Home interior image sequences

───

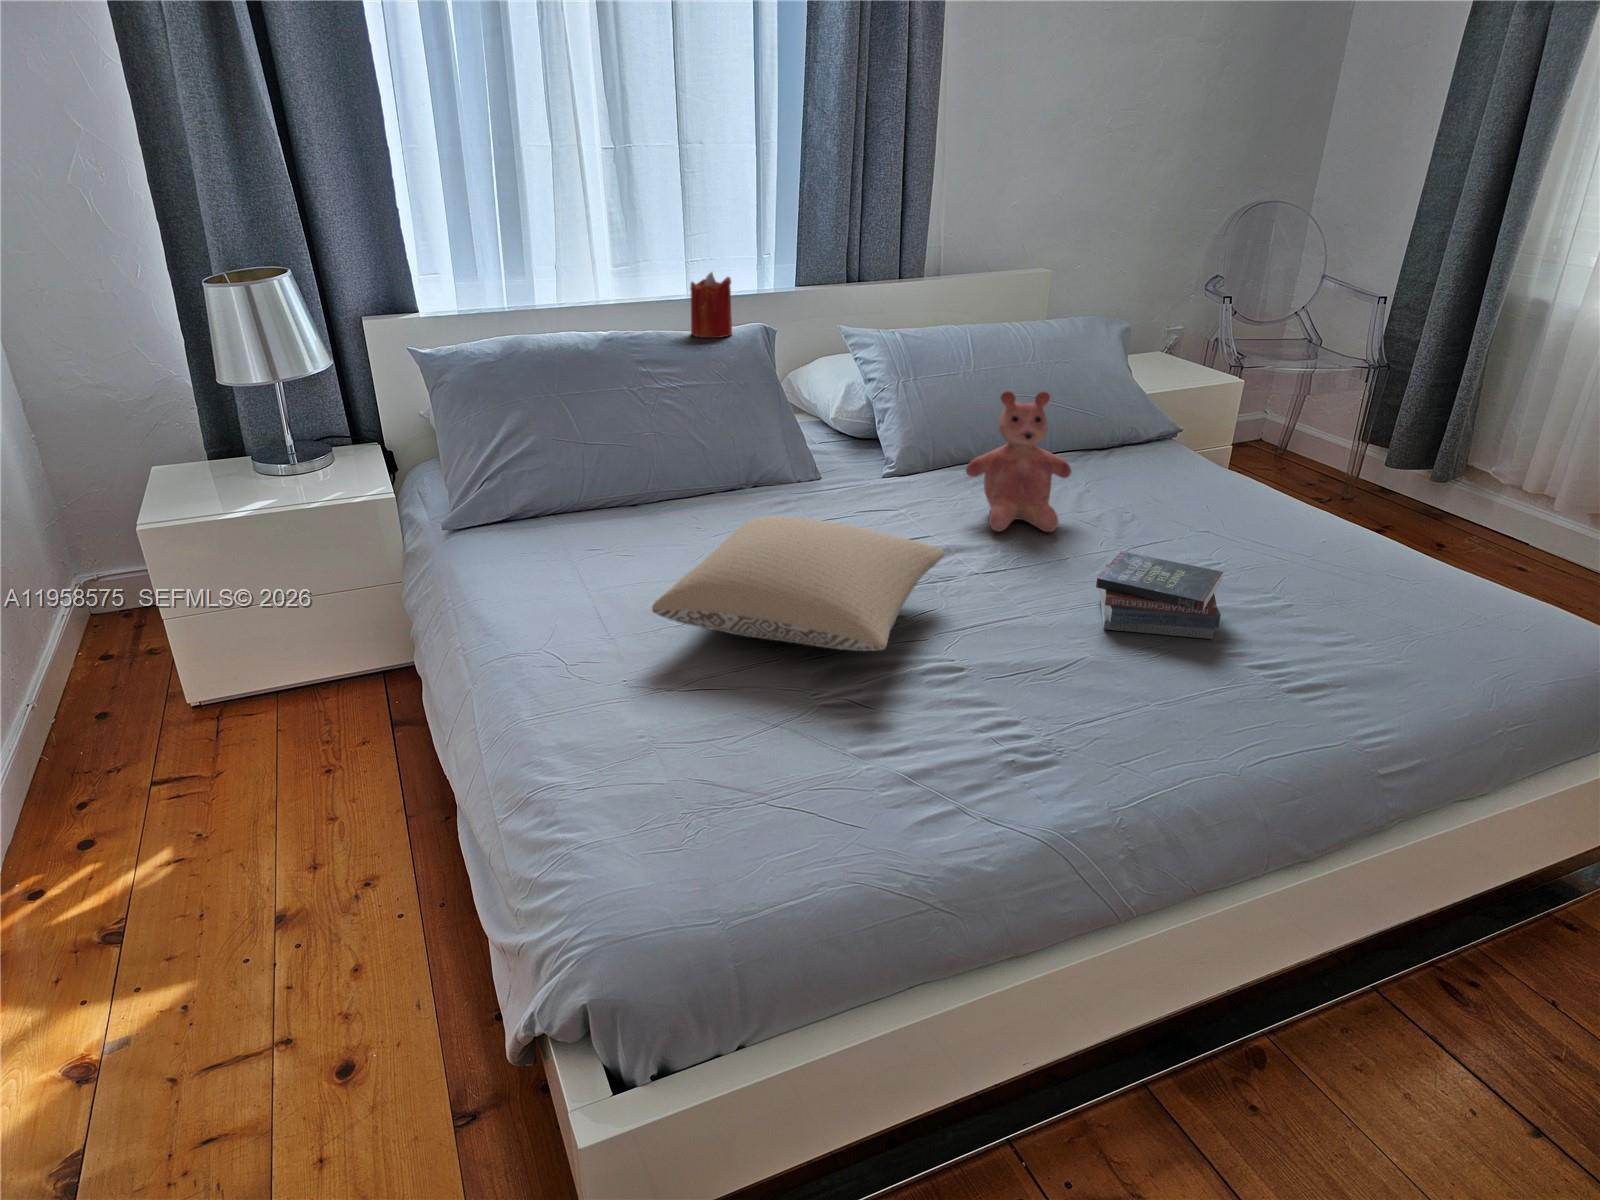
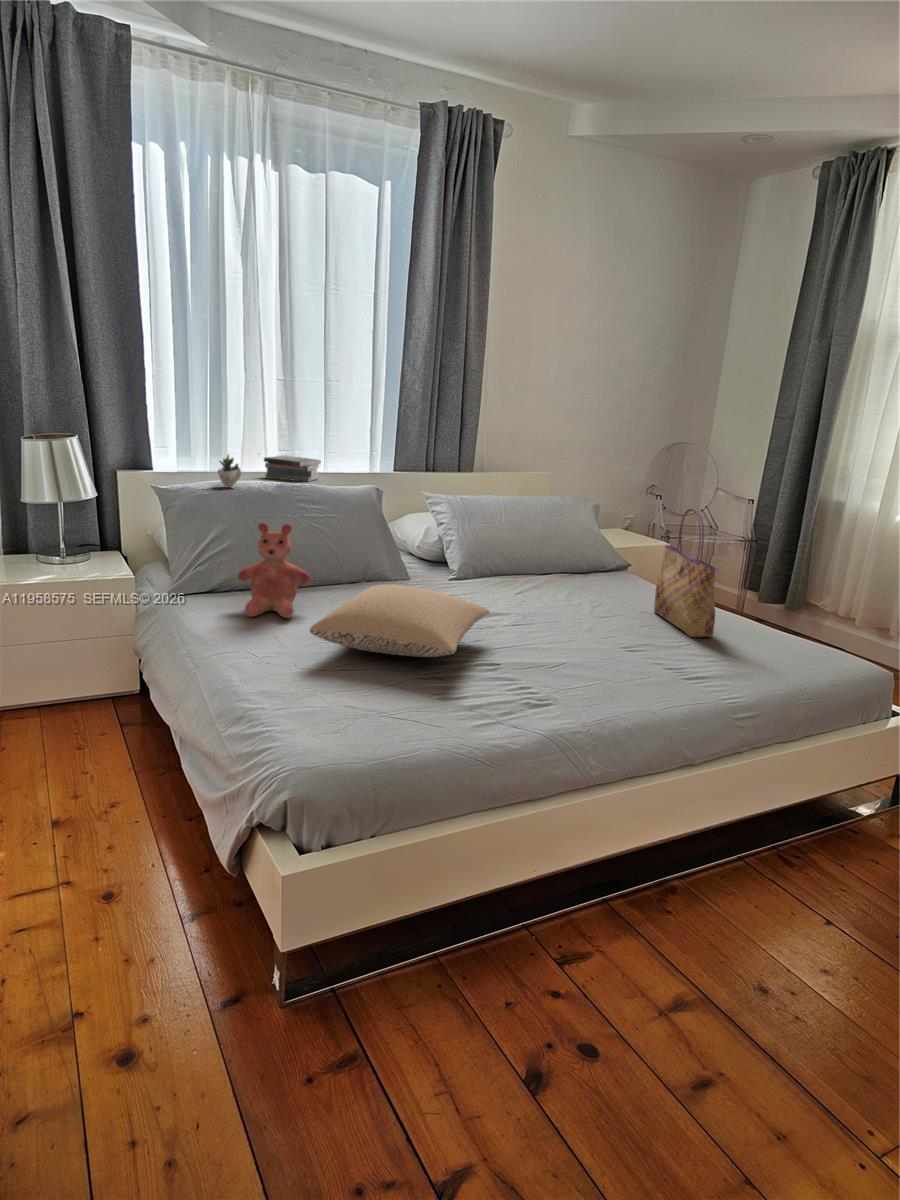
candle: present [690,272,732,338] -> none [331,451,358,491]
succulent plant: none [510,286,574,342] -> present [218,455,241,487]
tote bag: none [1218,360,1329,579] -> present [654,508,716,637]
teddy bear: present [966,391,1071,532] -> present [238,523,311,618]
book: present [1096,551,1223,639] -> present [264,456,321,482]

───

## JOB
Print every line above exactly as given, but not the pictures.

## OUTPUT OF THE TASK
candle: present [690,272,732,338] -> none [331,451,358,491]
succulent plant: none [510,286,574,342] -> present [218,455,241,487]
tote bag: none [1218,360,1329,579] -> present [654,508,716,637]
teddy bear: present [966,391,1071,532] -> present [238,523,311,618]
book: present [1096,551,1223,639] -> present [264,456,321,482]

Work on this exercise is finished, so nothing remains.